Rajeev Desai of the UK’s Blood and Transplant, led a team that assessed transplants from 17,639 donors, including 61 donors with cancer who were considered to have an unacceptable/high risk of transmitting cancer through their donated organs. The researchers found no cancer transmission in 133 recipients of organs from these 61 donors. At 10 years after transplantation, the organs from donors with an unacceptably high risk provided each recipient with more than seven additional years of survival on average.
“The findings of our research indicate that the perceived risk of certain organ donors to their recipients is likely to have been overestimated.
Organ donors with a history of certain types of cancers who are excluded from transplantation in fact pose very little risk of cancer transmission to their recipients,” said Desai. “These organs can be transplanted with very little risk to their recipients, resulting in significant improvement in the survival and health of the recipients.”
In another study, Dr. Olivier Detry of the University of Liége in Belgium revealed excellent results from liver transplants from deceased donors who were older than what is usually recommended.
The study looked specifically at donation after circulatory death (DCD), in which circulation, heartbeat and breathing have stopped (as opposed to brain death, in which all the functions of the brain have stopped). A total of 70 DCD liver transplants were performed: 32 from donors aged 55 years and younger, 20 from donors between 56 and 69 years and 18 from donors aged 70 years and older.

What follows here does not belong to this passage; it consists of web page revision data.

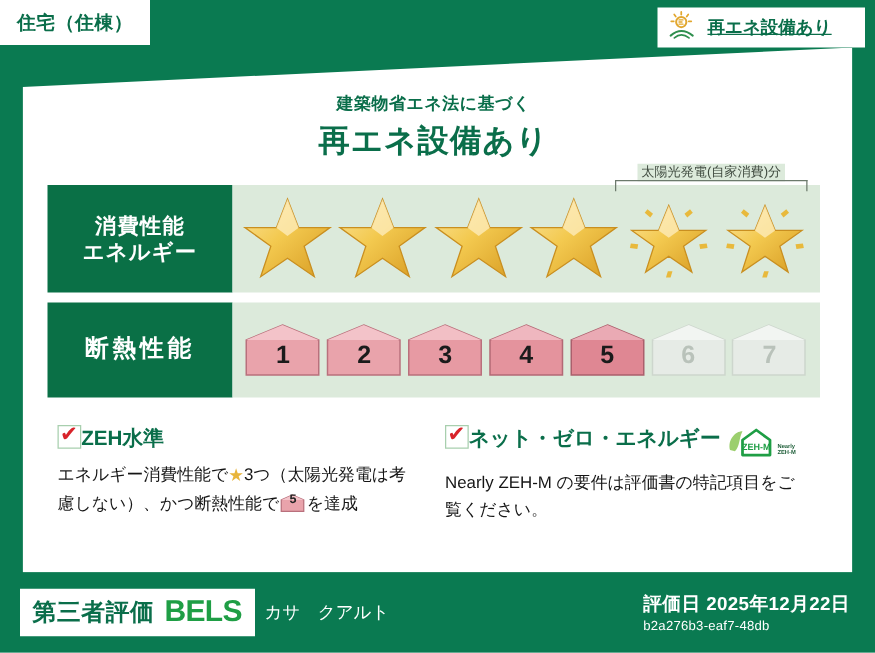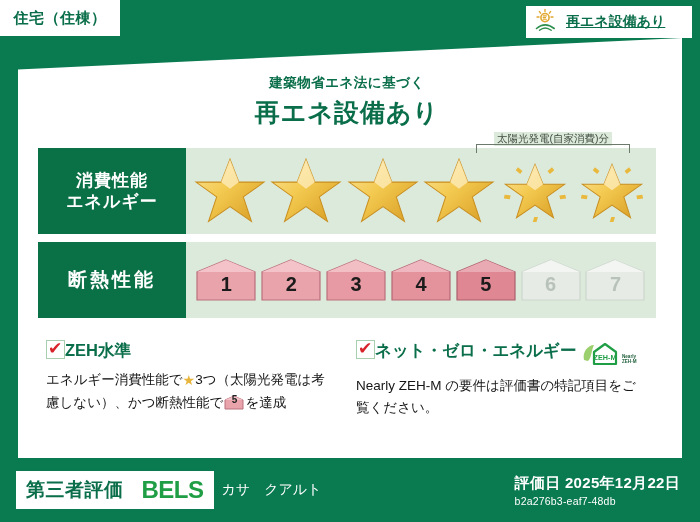--- a/index.html
+++ b/index.html
@@ -88,21 +88,21 @@
   
   #stars-wrap {
     position: absolute; inset: 0;
     display: flex; align-items: center; justify-content: space-around;
     padding: 0 6px;
   }
   .star-cell { position: relative; width: 74px; height: 74px; }
 
   
   #solar-bracket {
-    position: absolute; right: 24px; top: -19px;
+    position: absolute; right: 8px; top: -19px;
     width: 158px; text-align: center; pointer-events: none;
   }
   #solar-bracket .sb-text {
     font-size: 10.5px; color: #3f4a3f; white-space: nowrap;
     position: relative; top: -1px; background: #dceadb; padding: 0 3px;
     display: inline-block;
   }
   #solar-bracket .sb-line {
     position: absolute; left: 2px; right: 2px; top: 15px; height: 9px;
     border: 1px solid #6c7a6c; border-bottom: none;
@@ -156,21 +156,21 @@
 
   #zehm-logo { margin-left: 4px; display: inline-flex; align-items: center; }
 
   
   #footer {
     position: absolute; left: 0; right: 0; bottom: 0; height: 64px;
     display: flex; align-items: center; padding: 0 16px;
   }
   #bels-chip {
     background: #ffffff; height: 38px; padding: 0 10px;
-    display: flex; align-items: center; gap: 18px; flex: none;
+    display: flex; align-items: center; gap: 8px; flex: none;
   }
   #bels-chip .jp {
     color: #0a6e4a; font-size: 19px; font-weight: bold; letter-spacing: .5px;
   }
   #bels-chip .bels {
     color: #1f9e45; font-size: 24px; font-weight: bold; letter-spacing: -.5px;
   }
   #bldg-name {
     color: #ffffff; font-size: 14px; margin-left: 8px; white-space: nowrap;
   }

Organ and patient survival rates were not different at one and three years after transplantation between the three groups. “As the population of Western countries is ageing, we will have to consider older donors even more often in the future,” said Detry.

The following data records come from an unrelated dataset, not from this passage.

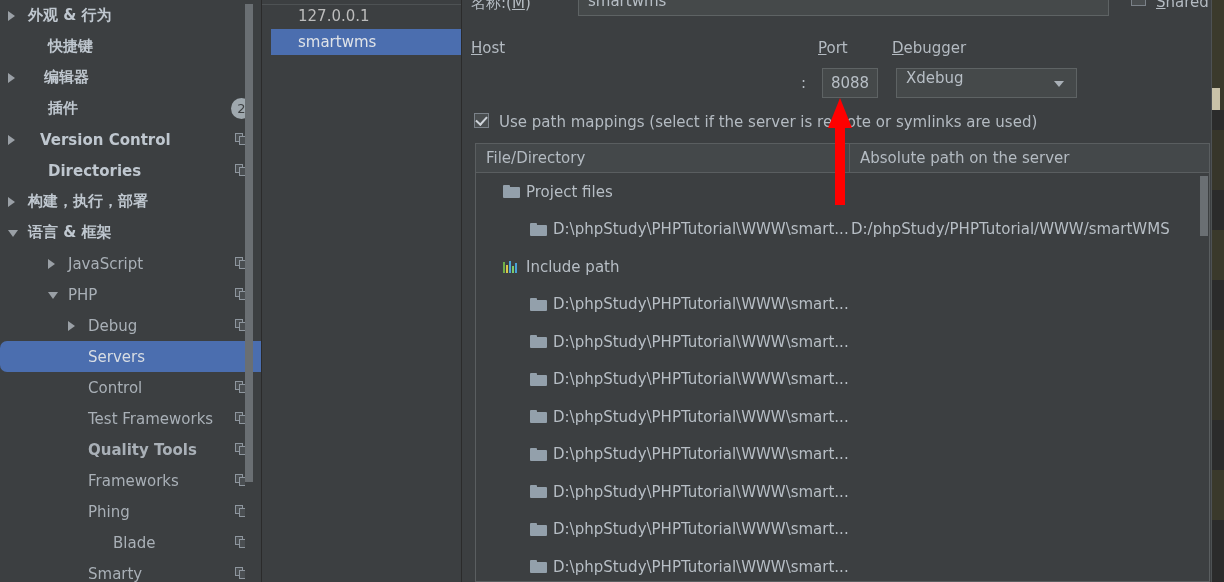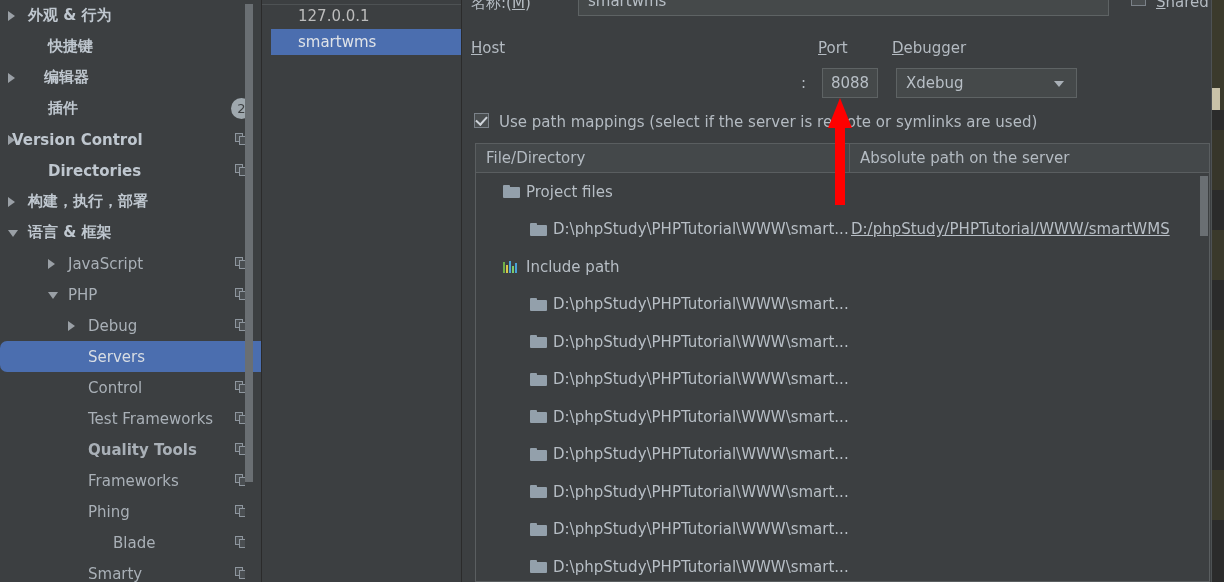--- a/index.html
+++ b/index.html
@@ -111,21 +111,21 @@
     display: flex; align-items: center;
     padding-left: 9px;
   }
   .field.center { justify-content: center; padding-left: 0; }
   .combo {
     position: absolute;
     background: #45494a;
     border: 1px solid #5e6364;
     color: #b8bfc6;
     font-size: 15px;
-    display: flex; align-items: center;
+    display: flex; align-items: flex-start;
     padding-left: 9px;
   }
   .combo .arrow {
     position: absolute; right: 12px; top: 50%; margin-top: -2px;
     width: 0; height: 0;
     border-style: solid;
     border-width: 6px 5px 0 5px;
     border-color: #a9b0b7 transparent transparent transparent;
   }
   .colon { position: absolute; color: #b4bbc2; font-size: 15px; }
@@ -253,21 +253,21 @@
         <div class="tree-row" style="top: 62px; position: absolute; left: 0px; width: 262px;">
           <span class="tri tri-right" style="left: 8px; top: 11px;"></span>
           <span class="tree-label bold" style="left: 28px; padding-left: 16px;">编辑器</span>
         </div>
         <div class="tree-row" style="top: 93px; position: absolute; left: 0px; width: 262px;">
           <span class="tree-label bold" style="left: 48px;">插件</span>
           <span class="badge">2</span>
         </div>
         <div class="tree-row" style="top: 124px; position: absolute; left: 0px; width: 262px;">
           <span class="tri tri-right" style="left: 8px; top: 11px;"></span>
-          <span class="tree-label bold" style="left: 12px; text-align: right;">Version Control</span>
+          <span class="tree-label bold" style="left: 40px; text-align: right;">Version Control</span>
           <span class="copy-ic">
             <i class="a"></i>
             <i class="b"></i>
           </span>
         </div>
         <div class="tree-row" style="top: 155px; position: absolute; left: 0px; width: 262px;">
           <span class="tree-label bold" style="left: 48px;">Directories</span>
           <span class="copy-ic">
             <i class="a"></i>
             <i class="b"></i>
@@ -433,21 +433,21 @@
             </span>
             <span class="fname" style="left: 50px;">Project files</span>
           </div>
           <div class="frow" style="top: 37.5px;">
             <span class="tri tri-right" style="left: 37px; top: 14px;"></span>
             <span class="folder" style="left: 54px; top: 12px;">
               <span class="tab"></span>
               <span class="body"></span>
             </span>
             <span class="fname" style="left: 77px;">D:\phpStudy\PHPTutorial\WWW\smart...</span>
-            <span class="fpath" style="left: 375px; text-decoration: underline;">D:/phpStudy/PHPTutorial/WWW/smartWMS</span>
+            <span class="fpath" style="left: 375px;">D:/phpStudy/PHPTutorial/WWW/smartWMS</span>
           </div>
           <div class="frow" style="top: 75px;">
             <span class="tri tri-down" style="left: 10px; top: 16px;"></span>
             <span class="barsicon" style="left: 27px; top: 11px;">
               <b style="left:0px;height:11px;background:#6fae4a"></b>
               <b style="left:3px;height:8px;background:#d8c84a"></b>
               <b style="left:6px;height:12px;background:#4aa3d8"></b>
               <b style="left:9px;height:7px;background:#7ecb6a"></b>
               <b style="left:12px;height:10px;background:#4aa3d8"></b>
             </span>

ISRAELI HEADS INT’L NEONATOLOGY ASS’N Although international medicine should be free of politics, there aren’t many qualified Israelis who head international associations dedicated to specific medical fields. Now Prof. Francis Mimouni, director of the neonatology division at Jerusalem’s Shaare Zedek Medical Center, has shown it is possible. He was recently elected secretary-general of the International Neonatology Association.